Project funding will remain reactive and based upon the key criteria of relevance to SMA, scientific merit, novelty and the quality of the research environment and training. Grant funding for PhD studentships will include the student stipend and bench fees, plus funding for consumables and conference attendance. Awards of up to £80K for three-year projects will be made available.

Small Grant Scheme

A small grant scheme is also planned from 2009 which will award grants of up to £5,000 to anyone with a professional interest in SMA to assist financially in innovations which will improve the management and quality of life for children and adults with SMA.
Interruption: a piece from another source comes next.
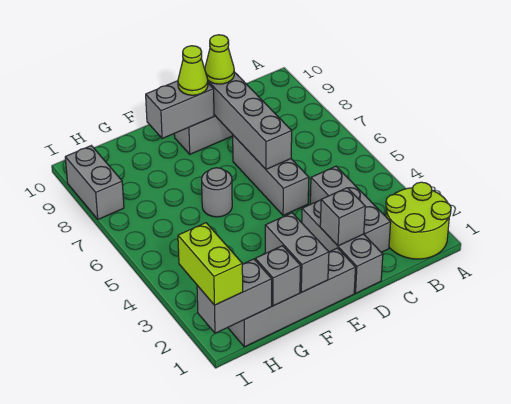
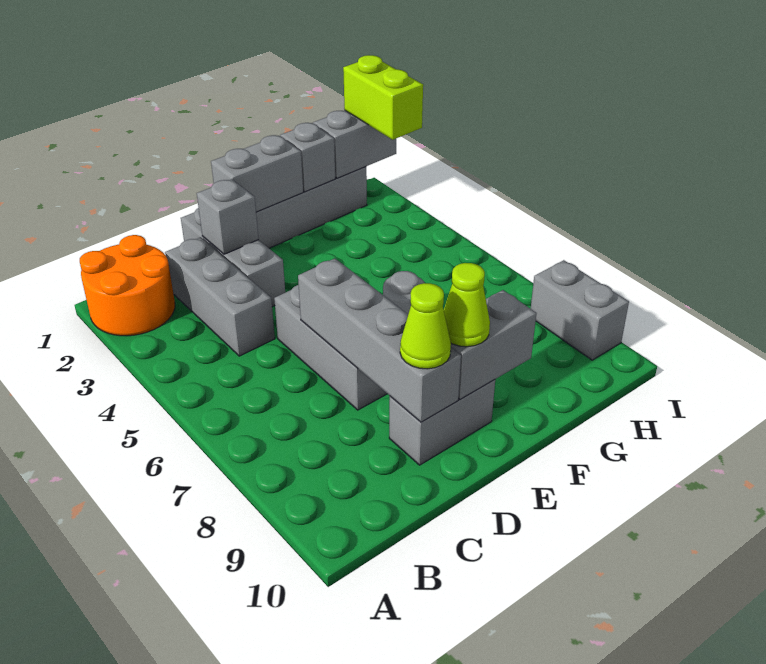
lime 2x2 round brick [386,182,451,259] -> orange 2x2 round brick [80,235,175,336]
grey 1x2 brick [265,213,329,292] -> grey 1x2 brick turned to [211,135,303,212]

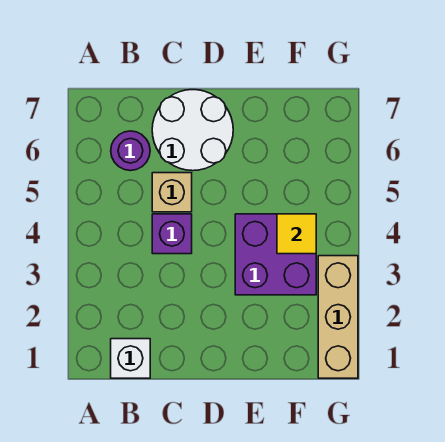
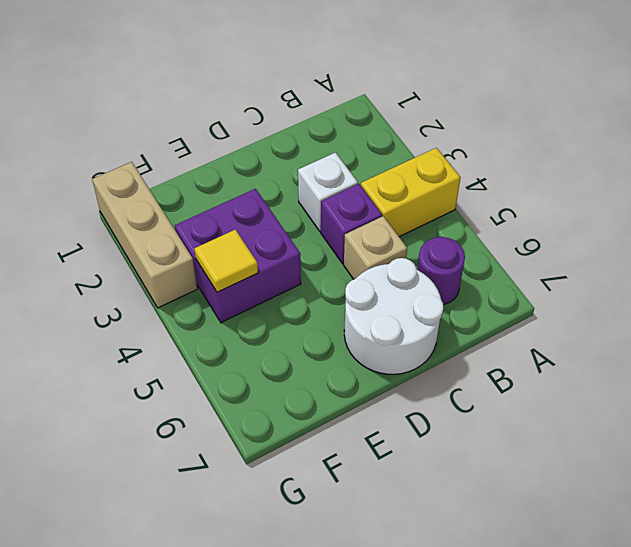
none -> yellow 1x2 brick [361,148,460,237]
white 1x1 brick [111,339,150,378] -> white 1x1 brick moved to [298,153,358,231]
Decisions on the Small Grant Scheme will be made by the JTSMA Research Sub-Committee on the basis of criteria that are set out in a separate document that is available from the Trust's office.

Eligibility for funding

Successful applicants will be able to demonstrate an established track record in a relevant area of laboratory research and that appropriate facilities are available to carry out the research. It is not necessary to have a record of publications in SMA research but applications should demonstrate that there is a long term commitment to the disease in the host laboratory. The lead applicant will be a tenured University employee with experience of successfully running program grants for research.

Successful applications for clinical based research (qualitative studies, drug trials, biomarkers) are likely to come from clinical neurologists with a significant clinical patient base in SMA, with access to sufficient patients to adequately power their proposed studies. Allied health professionals will be funded through this mechanism. Applications from clinical consortia are likely to be especially suitable. The lead applicant will be a senior clinician, probably with an academic clinical appointment, but we also encourage applications from independent scientists or clinicians who wish to apply for a grant themselves as the primary applicant of a jointly held grant.

Availability of funding and timescale

The Trust uses the Motor Neurone Disease Association's Research Advisory Panel (RAP) to advise it on the suitability of research applications for funding. Research grant applications will be accepted once per year and will be assessed by the MND Association's panel of experts who will have access to external peer review of each application. Representatives of the Jennifer Trust sit on the MND Association's RAP while applications to the trust are being considered.

Potential applicants should read the Trust's separate note on how to apply for funding in conjunction with this strategy.